I have a program that computes the matrix product x'Ay repeatedly. Is it better practice to compute this by making calls to MKL's blas, i.e. cblas_dgemv and cblas_ddot, which requires allocating memory to a temporary vector, or is better to simply take the sum of x_i * a_ij * y_j? In other words, does MKL's blas theoretically add any value?
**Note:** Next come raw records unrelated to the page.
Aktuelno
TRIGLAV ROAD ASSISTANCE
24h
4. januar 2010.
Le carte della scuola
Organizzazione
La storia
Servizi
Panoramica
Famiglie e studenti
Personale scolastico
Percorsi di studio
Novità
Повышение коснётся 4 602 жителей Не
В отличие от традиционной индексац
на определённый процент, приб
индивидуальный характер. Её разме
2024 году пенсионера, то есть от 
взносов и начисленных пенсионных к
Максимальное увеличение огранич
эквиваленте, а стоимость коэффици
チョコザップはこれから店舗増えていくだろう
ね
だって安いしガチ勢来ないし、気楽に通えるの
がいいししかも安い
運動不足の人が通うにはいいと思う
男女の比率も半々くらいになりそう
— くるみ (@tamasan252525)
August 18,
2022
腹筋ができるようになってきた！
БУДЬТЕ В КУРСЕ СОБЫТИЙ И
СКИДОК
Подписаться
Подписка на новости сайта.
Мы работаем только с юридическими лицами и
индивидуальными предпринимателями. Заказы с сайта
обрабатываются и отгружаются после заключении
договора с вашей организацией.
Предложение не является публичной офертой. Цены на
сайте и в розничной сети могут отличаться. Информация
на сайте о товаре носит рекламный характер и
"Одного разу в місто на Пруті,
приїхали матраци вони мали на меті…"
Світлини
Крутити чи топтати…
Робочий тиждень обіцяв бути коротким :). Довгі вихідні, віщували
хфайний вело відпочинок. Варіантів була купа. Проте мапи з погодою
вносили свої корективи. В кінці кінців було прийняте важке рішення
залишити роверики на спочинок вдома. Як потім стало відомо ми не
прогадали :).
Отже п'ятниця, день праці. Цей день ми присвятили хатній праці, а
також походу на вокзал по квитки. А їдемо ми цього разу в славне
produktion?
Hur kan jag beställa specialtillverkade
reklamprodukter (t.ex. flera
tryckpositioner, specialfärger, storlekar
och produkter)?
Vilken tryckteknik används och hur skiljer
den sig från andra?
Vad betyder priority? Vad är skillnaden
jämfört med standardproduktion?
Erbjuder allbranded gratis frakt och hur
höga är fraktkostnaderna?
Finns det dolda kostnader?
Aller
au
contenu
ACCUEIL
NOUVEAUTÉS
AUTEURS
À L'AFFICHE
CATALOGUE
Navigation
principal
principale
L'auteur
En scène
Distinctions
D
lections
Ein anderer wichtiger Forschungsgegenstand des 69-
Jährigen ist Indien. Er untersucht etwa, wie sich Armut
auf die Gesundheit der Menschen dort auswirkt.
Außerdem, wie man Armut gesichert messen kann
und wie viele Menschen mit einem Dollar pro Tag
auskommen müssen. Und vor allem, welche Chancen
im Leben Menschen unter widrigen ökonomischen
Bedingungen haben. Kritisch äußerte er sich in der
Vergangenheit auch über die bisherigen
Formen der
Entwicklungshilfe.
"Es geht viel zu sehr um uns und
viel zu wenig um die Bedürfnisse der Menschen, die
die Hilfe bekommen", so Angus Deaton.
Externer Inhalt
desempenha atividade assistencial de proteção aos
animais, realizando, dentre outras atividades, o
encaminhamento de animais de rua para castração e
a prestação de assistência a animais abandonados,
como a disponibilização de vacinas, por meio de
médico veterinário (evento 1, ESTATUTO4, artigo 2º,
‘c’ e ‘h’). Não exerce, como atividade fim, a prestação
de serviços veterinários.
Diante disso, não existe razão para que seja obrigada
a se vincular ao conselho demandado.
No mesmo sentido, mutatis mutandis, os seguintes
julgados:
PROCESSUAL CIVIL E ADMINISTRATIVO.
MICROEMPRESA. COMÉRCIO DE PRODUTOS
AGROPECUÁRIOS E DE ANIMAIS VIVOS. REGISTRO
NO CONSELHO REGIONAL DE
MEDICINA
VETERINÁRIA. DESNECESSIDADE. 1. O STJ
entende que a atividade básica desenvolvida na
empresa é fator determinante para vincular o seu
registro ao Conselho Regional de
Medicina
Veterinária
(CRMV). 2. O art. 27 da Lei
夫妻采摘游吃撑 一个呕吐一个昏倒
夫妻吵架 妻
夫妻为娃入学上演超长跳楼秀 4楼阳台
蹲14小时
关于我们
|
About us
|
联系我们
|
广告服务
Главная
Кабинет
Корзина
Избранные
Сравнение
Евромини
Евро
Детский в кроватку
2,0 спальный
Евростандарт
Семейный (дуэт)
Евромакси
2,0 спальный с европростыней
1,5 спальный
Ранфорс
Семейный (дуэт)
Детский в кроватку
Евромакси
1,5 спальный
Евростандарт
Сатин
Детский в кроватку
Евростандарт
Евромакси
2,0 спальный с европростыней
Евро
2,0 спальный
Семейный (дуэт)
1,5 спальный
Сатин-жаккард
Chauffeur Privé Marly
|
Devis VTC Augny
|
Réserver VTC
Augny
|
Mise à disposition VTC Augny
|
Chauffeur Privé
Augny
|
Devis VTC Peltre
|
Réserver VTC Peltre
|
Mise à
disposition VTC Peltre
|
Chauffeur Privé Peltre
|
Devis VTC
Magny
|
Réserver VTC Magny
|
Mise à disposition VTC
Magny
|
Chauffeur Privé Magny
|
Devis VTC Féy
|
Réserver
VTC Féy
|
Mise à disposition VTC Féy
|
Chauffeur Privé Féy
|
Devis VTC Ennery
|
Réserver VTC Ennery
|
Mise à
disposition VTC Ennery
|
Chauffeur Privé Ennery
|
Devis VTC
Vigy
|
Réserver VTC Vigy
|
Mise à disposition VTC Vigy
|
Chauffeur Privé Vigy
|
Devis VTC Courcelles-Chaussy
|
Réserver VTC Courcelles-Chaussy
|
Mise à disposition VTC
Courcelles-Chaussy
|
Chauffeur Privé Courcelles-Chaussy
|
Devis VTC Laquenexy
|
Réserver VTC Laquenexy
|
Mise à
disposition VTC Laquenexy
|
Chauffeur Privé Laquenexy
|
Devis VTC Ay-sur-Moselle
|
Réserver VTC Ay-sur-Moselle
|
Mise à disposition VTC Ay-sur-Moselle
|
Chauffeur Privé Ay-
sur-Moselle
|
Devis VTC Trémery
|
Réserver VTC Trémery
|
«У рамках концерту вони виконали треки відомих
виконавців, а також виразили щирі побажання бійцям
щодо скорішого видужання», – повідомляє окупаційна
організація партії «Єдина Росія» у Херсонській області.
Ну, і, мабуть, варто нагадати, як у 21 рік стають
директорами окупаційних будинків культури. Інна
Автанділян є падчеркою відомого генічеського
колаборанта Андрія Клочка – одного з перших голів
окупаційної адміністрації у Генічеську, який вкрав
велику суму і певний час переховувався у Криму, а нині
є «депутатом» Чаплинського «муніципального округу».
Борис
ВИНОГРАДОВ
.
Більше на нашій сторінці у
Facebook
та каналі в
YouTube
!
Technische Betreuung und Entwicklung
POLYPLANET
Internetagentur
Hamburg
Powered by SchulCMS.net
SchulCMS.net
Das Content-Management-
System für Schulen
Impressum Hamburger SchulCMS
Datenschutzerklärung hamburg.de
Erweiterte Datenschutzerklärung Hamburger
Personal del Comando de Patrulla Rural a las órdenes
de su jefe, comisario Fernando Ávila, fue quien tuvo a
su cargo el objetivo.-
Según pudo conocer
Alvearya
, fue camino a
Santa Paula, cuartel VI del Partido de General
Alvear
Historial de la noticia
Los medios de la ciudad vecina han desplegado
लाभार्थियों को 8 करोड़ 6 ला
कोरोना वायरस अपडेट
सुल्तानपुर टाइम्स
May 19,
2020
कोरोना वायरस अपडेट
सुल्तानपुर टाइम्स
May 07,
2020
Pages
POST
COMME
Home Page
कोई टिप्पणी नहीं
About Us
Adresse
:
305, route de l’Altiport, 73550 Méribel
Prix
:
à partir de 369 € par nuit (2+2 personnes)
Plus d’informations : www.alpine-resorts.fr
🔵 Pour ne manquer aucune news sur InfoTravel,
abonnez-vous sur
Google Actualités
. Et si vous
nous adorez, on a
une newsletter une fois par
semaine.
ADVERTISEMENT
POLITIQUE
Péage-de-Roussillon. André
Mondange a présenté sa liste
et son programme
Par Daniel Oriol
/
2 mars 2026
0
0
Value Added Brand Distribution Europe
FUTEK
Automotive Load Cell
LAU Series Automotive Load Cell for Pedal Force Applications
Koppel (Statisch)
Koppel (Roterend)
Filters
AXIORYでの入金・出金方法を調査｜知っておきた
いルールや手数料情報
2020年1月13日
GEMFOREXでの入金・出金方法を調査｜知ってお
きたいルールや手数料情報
I benchmarked this for my laptop. There was virtually no difference in each of the tests, other than g++_no_blas performed twice as poorly as the other tests (why?). There was also no difference between O2, O3 and Ofast.
g++_blas_static 57ms
g++_blas_dynamic 58ms
g++_no_blas 100ms
icpc_blas_static 57ms
icpc_blas_dynamic 58ms
icpc_no_blas 58ms
util.h
#ifndef UTIL_H
#define UTIL_H
#include <random>
#include <memory>
#include <iostream>
struct rng
{
rng() : unif(0.0, 1.0)
{
}
std::default_random_engine re;
std::uniform_real_distribution<double> unif;
double rand_double()
{
return unif(re);
}
std::unique_ptr<double[]> generate_square_matrix(const unsigned N)
{
std::unique_ptr<double[]> p (new double[N * N]);
for (unsigned i = 0; i < N; ++i)
{
for (unsigned j = 0; j < N; ++j)
{
p.get()[i*N + j] = rand_double();
}
}
return p;
}
std::unique_ptr<double[]> generate_vector(const unsigned N)
{
std::unique_ptr<double[]> p (new double[N]);
for (unsigned i = 0; i < N; ++i)
{
p.get()[i] = rand_double();
}
return p;
}
};
#endif // UTIL_H
main.cpp
#include <iostream>
#include <iomanip>
#include <memory>
#include <chrono>
#include "util.h"
#include "mkl.h"
double vtmv_blas(double* x, double* A, double* y, const unsigned n)
{
double temp[n];
cblas_dgemv(CblasRowMajor, CblasNoTrans, n, n, 1.0, A, n, y, 1, 0.0, temp, 1);
return cblas_ddot(n, temp, 1, x, 1);
}
double vtmv_non_blas(double* x, double* A, double* y, const unsigned n)
{
double r = 0;
for (unsigned i = 0; i < n; ++i)
{
for (unsigned j = 0; j < n; ++j)
{
r += x[i] * A[i*n + j] * y[j];
}
}
return r;
}
int main()
{
std::cout << std::fixed;
std::cout << std::setprecision(2);
constexpr unsigned N = 10000;
rng r;
std::unique_ptr<double[]> A = r.generate_square_matrix(N);
std::unique_ptr<double[]> x = r.generate_vector(N);
std::unique_ptr<double[]> y = r.generate_vector(N);
auto start = std::chrono::system_clock::now();
const double prod = vtmv_blas(x.get(), A.get(), y.get(), N);
auto end = std::chrono::system_clock::now();
auto duration = std::chrono::duration_cast<std::chrono::milliseconds>(
end - start);
std::cout << "Result: " << prod << std::endl;
std::cout << "Time (ms): " << duration.count() << std::endl;
GCC no blas is poor because it does not use vectorized SMID instructions, while others all do. icpc will auto-vectorize you loop.
You don't show your matrix size, but generally gemv is memory bound. As the matrix is much larger than a temp vector, eliminating it may not be able to increase the performance a lot.